Instructions to follow = Below are records; reproduce exactly the lines from the first through the one containing "right hip: (48, 208)".

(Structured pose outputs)
= Beginning of Section =

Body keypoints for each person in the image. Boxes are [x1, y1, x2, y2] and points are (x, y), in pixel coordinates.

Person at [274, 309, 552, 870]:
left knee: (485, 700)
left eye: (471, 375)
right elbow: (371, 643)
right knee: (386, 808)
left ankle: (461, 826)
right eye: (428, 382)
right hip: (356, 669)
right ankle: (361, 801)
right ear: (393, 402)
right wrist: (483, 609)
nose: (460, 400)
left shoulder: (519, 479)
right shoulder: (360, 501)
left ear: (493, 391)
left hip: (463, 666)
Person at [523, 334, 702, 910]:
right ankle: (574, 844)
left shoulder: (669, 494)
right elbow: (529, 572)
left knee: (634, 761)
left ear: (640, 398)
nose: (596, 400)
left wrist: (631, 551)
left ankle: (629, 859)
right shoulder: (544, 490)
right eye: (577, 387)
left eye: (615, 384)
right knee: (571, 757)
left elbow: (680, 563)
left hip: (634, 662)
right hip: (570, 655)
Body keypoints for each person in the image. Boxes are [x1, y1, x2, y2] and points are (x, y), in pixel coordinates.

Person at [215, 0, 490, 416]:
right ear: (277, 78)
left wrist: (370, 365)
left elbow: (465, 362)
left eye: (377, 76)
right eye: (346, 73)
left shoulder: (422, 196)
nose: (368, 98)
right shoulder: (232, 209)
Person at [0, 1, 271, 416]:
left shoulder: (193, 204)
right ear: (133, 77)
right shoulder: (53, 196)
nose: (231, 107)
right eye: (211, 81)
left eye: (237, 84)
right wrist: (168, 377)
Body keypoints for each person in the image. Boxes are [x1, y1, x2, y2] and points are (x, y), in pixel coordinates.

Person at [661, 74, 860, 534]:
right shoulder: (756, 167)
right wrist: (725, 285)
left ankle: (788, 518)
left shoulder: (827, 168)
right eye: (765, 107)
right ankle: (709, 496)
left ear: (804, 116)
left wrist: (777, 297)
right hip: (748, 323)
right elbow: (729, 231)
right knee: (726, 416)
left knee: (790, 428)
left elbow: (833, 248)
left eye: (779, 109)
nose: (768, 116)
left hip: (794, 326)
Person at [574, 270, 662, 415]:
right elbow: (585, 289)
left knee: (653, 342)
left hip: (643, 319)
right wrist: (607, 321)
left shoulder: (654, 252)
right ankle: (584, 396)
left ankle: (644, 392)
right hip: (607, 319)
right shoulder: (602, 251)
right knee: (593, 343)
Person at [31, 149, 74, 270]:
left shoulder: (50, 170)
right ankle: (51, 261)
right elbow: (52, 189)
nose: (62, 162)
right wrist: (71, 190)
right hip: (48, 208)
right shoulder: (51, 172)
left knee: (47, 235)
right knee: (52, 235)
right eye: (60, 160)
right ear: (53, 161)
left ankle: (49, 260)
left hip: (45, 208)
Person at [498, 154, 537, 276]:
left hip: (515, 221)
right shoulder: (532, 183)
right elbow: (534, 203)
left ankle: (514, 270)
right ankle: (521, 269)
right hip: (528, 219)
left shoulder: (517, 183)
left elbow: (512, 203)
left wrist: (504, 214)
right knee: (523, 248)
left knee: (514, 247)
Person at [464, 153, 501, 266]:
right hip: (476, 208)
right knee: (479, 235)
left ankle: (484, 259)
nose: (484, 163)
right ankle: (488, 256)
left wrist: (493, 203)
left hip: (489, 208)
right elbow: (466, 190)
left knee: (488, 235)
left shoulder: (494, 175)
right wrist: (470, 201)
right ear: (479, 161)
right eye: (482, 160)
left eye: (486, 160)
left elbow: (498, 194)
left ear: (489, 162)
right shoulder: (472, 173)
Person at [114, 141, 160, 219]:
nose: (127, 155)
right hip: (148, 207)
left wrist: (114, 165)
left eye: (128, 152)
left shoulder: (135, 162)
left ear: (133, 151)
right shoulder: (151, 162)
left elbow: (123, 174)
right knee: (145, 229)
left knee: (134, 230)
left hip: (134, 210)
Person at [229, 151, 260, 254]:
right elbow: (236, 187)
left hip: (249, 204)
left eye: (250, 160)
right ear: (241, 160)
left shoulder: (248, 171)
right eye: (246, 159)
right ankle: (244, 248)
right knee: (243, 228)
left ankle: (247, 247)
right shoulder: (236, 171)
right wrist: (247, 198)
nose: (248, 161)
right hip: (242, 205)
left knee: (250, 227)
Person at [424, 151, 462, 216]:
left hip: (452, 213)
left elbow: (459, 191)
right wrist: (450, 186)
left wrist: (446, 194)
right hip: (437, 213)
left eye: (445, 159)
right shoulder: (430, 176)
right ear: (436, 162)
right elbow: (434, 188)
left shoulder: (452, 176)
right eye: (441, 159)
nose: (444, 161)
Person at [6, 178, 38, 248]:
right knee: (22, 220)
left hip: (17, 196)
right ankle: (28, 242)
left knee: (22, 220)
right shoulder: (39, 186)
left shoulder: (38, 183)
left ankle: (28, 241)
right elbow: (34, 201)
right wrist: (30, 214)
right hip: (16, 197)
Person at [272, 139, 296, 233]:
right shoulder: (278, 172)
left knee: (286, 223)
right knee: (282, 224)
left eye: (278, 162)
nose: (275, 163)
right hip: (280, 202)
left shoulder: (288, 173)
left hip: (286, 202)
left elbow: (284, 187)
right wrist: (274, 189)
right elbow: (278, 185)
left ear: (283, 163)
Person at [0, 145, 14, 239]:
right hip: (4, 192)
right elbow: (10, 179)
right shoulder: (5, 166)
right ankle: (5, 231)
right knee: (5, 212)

= End of Section =

Written answer =
Body keypoints for each person in the image. Boxes are [x1, y1, x2, y2] and points are (x, y), in pixel coordinates.

Person at [274, 309, 552, 870]:
left knee: (485, 700)
left eye: (471, 375)
right elbow: (371, 643)
right knee: (386, 808)
left ankle: (461, 826)
right eye: (428, 382)
right hip: (356, 669)
right ankle: (361, 801)
right ear: (393, 402)
right wrist: (483, 609)
nose: (460, 400)
left shoulder: (519, 479)
right shoulder: (360, 501)
left ear: (493, 391)
left hip: (463, 666)
Person at [523, 334, 702, 910]:
right ankle: (574, 844)
left shoulder: (669, 494)
right elbow: (529, 572)
left knee: (634, 761)
left ear: (640, 398)
nose: (596, 400)
left wrist: (631, 551)
left ankle: (629, 859)
right shoulder: (544, 490)
right eye: (577, 387)
left eye: (615, 384)
right knee: (571, 757)
left elbow: (680, 563)
left hip: (634, 662)
right hip: (570, 655)
Body keypoints for each person in the image. Boxes are [x1, y1, x2, y2] and points are (x, y), in pixel coordinates.

Person at [215, 0, 490, 416]:
right ear: (277, 78)
left wrist: (370, 365)
left elbow: (465, 362)
left eye: (377, 76)
right eye: (346, 73)
left shoulder: (422, 196)
nose: (368, 98)
right shoulder: (232, 209)
Person at [0, 1, 271, 416]:
left shoulder: (193, 204)
right ear: (133, 77)
right shoulder: (53, 196)
nose: (231, 107)
right eye: (211, 81)
left eye: (237, 84)
right wrist: (168, 377)
Body keypoints for each person in the image. Boxes are [x1, y1, x2, y2] and points are (x, y), in pixel coordinates.

Person at [661, 74, 860, 534]:
right shoulder: (756, 167)
right wrist: (725, 285)
left ankle: (788, 518)
left shoulder: (827, 168)
right eye: (765, 107)
right ankle: (709, 496)
left ear: (804, 116)
left wrist: (777, 297)
right hip: (748, 323)
right elbow: (729, 231)
right knee: (726, 416)
left knee: (790, 428)
left elbow: (833, 248)
left eye: (779, 109)
nose: (768, 116)
left hip: (794, 326)
Person at [574, 270, 662, 415]:
right elbow: (585, 289)
left knee: (653, 342)
left hip: (643, 319)
right wrist: (607, 321)
left shoulder: (654, 252)
right ankle: (584, 396)
left ankle: (644, 392)
right hip: (607, 319)
right shoulder: (602, 251)
right knee: (593, 343)
Person at [31, 149, 74, 270]:
left shoulder: (50, 170)
right ankle: (51, 261)
right elbow: (52, 189)
nose: (62, 162)
right wrist: (71, 190)
right hip: (48, 208)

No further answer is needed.